Ver para crer disse...

Só Deus existe desde toda a eternidade. De outro modo seríamos deuses.
Porque há-de ser mal roubar, já que só se rouba a quem tem?!
Porque há-de ser mal ferir e matar, etc., etc....
O relativismo explica todas as tomadas de posição, desde as mais bizarras.

Caros Amigos disse...

Linda história de uma mulher que respeitava a vida!!!
De facto não há nada de mais sagrado...

Danilo disse...

"Tenho pensado mesmo muito sobre o que Cristo faria neste referendo", disse nossa amiga anônima.

Por trás, está implícita a idéia "Cristo sim, Igreja não", pelo menos, "nem sempre, só se eu concordar".

O que Cristo faria é o que a Igreja diz, já que não há contradição possível entra a Cabeça e seu Corpo. Nisso temos fé firme, pois cremos na Igreja. Como instituição humana, falível com certeza; mas também divina e com a garantia da infalibilidade em temas como os do aborto.

A Didaqué, escrito do primeiro século cristão, nos dá também o mais claro testemunho de que esse ensinamento é constante e remonta aos apóstolos, que comeram e beberam com o Senhor.

Não é preciso pensar muito para saber o que Cristo faria.
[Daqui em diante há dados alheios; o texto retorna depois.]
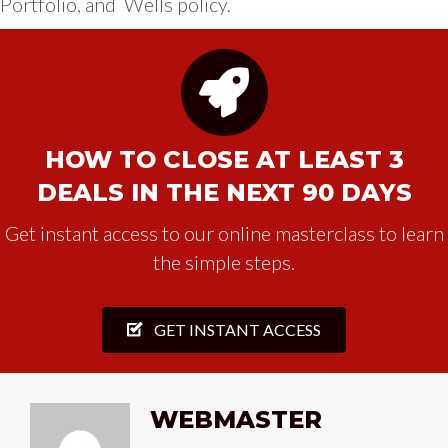
Portfolio, and Wells policy.
HOW TO CLOSE AT LEAST 3
DEALS IN THE NEXT 90 DAYS
Get instant access to our online masterclass to learn
the simple steps.
GET INSTANT ACCESS
WEBMASTER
Basta ouvir a Igreja.

Maria João disse...

Daqui a pouco relativiza-se tudo...

Onde é que vão parar os direitos universais?

Anónimo disse...

Ver para crer, danilo e maria joão,

obrigada pelas vossas respostas.

Como disse, eu não sei se estou certa ou errada, apenas quis partilhar estas ideias que vieram ter comigo quando reflecti seriamente sobre o assunto, sem me limitar a ouvir uns e outros.

Dentro da igreja também
há opiniões contrárias sobre esta matéria do referendo.
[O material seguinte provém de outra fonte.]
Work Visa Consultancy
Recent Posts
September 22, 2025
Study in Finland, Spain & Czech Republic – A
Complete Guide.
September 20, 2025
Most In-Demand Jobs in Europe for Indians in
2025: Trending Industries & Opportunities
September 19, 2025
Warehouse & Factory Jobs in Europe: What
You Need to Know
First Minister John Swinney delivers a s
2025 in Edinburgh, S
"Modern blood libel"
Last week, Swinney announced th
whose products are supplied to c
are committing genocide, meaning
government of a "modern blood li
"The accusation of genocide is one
Danilo, apesar de ouvir a Igreja, isso nunca me impedirá de pensar com a minha própria cabeça e ouvir a minha própria consciência.

Aliás,

"Joseph Ratzinger, hoje Bento XVI, quando era professor de Tubinga, escreveu um texto, pouco antes da Humanae Vitae (1968), que Hans Küng, seu colega e amigo, transcreve, agora, nas suas Memórias. Só posso deixar, aqui, um fragmento: "Acima do papa, como expressão da autoridade eclesial, existe ainda a consciência de cada um, à qual é preciso obedecer antes de tudo e, no limite, mesmo contra as pretensões das autoridades da Igreja."
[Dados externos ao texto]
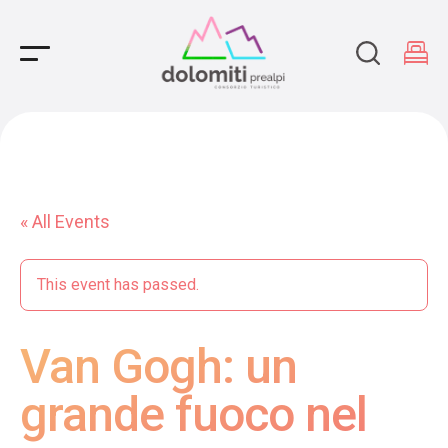
Main Navigation
« All Events
This event has passed.
Van Gogh: un
grande fuoco nel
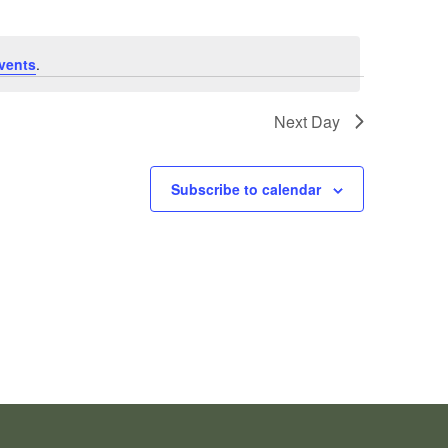
vents
.
Next Day
Subscribe to calendar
"Como dizia Tomás de Aquino, só somos verdadeiramente livres quando evitamos o mal, porque é mal, e fazemos o bem, porque é bem, não porque está proibido ou mandado
(excertos do artigo "POR OPÇÃO DA MULHER" de Frei Bento Domingos no Jornal Público que aconselho a ler na íntegra.
Com Amizade,
A.

J disse...

Ver para Crer,

Gostei imenso do post, admiro Miguel Torga, e admiro ainda mais quem tem a coragem de defender a vida humana.

Um grande beijinho

Marlene Maravilha disse...

Muito bonito mesmo!!Como sou mãe admiro e entendo a posição dela pelos filhos!!